Otro de los males cuyo contagio se deja sentir de algún tiempo a esta parte
entre nosotros es, no hay por qué disimularlo, la inconcebible temeridad con que
algunos cristianos poco advertidos se permiten palabras irrespetuosas y hasta
rechiflas y burlas saturadas de odio y menosprecio al hablar del soberano
pontífice; declarándose abiertamente en favor de los adversarios de la Santa
Sede. Semejante conducta es en todo punto inconciliable con el nombre y la
profesión de católico, quien ante todas cosas debe amar, venerar y defender su
religión, so pena de ser un tránsfuga de ella; ahora bien, nadie ignora que el
dictado de papa en los labios de un cristiano es sinónimo de padre, y que en lo
espiritual lo es suyo el vicario de Jesucristo; según eso, ¿qué calificativo
podrá darse a un hijo que se rebela contra su padre, que hace causa común con
sus enemigos y perseguidores, que goza en sus padecimientos y se aflige de sus
prosperidades, que emplea, tratándose de él, un lenguaje descomedido y osado?
¡Ah! un tal hijo merecería indudablemente la maldición que pesó un día sobre
Caín y su generación:
«Ainsi Abel offroit en pure conscience
Sacrifices à Dieu, Caïn offroit aussi:
L'un offroit un cœ doux, l'autre un cœr endurci,
L'un fut au gré de Dieu, l'autre non agreable…»
Si a esto se agrega que el pontífice que rige hoy la Iglesia se halla adornado
de las cualidades más distinguidas y de las más preclaras virtudes, si se
reflexiona que Pío IX es uno de esos hombres providenciales que Dios regala muy
de tarde en tarde al mundo, como un presente inestimable y magnífico de su
clemencia infinita, un pontífice cuya magnanimidad y nobleza de espíritu, cuya
justificación y firmeza sólo igualan a la dulzura angelical de su carácter, se
tendrá la medida de la perversidad e ingratitud de esos hijos desnaturalizados,
de esos Judas que en coro con los enemigos de su padre y maestro claman:
Crucifige eum… Crucifige eum. ¡Oh! ¿Es posible que habiendo individuos que
llevan el amor a la patria y la familia hasta un extremo exagerado de exaltación
e intolerancia, miren no sólo con estoica indiferencia, sino con aversión y
desprecio lo que hay de más sagrado, amable y precioso en este mundo, la
religión fuente de todos los bienes y remedio de todos los males que aquejan
esta vida fugaz y transitoria, en cuyos lóbregos y temerosos linderos no hay ni
puede haber más luz, más consuelo ni esperanza que ella? Que los que no la
conocen, que los que no han participado de sus beneficios la desdeñen, nada
tiene de extraño; pero que el que ha abierto los ojos en su regazo maternal, el
que ha sentido y experimentado sus dulces caricias, su tierna solicitud, sus
amorosos cuidados, la rechace como a una madrastra despótica y aborrecible, he
ahí lo que no se comprende, sin suponer una perversión lastimosa del sentimiento
y del instinto naturales.

▸ Qué hacer
Según la sección del documento, ¿cómo se llama el pontífice que rige hoy la Iglesia?

▸ Datos proporcionados

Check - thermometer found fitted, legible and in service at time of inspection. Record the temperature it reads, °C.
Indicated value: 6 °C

...

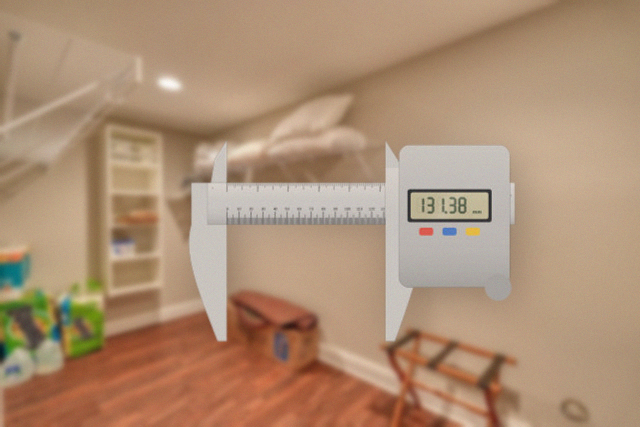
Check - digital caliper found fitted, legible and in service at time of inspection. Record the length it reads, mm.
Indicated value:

▸ Respuesta
Pío IX.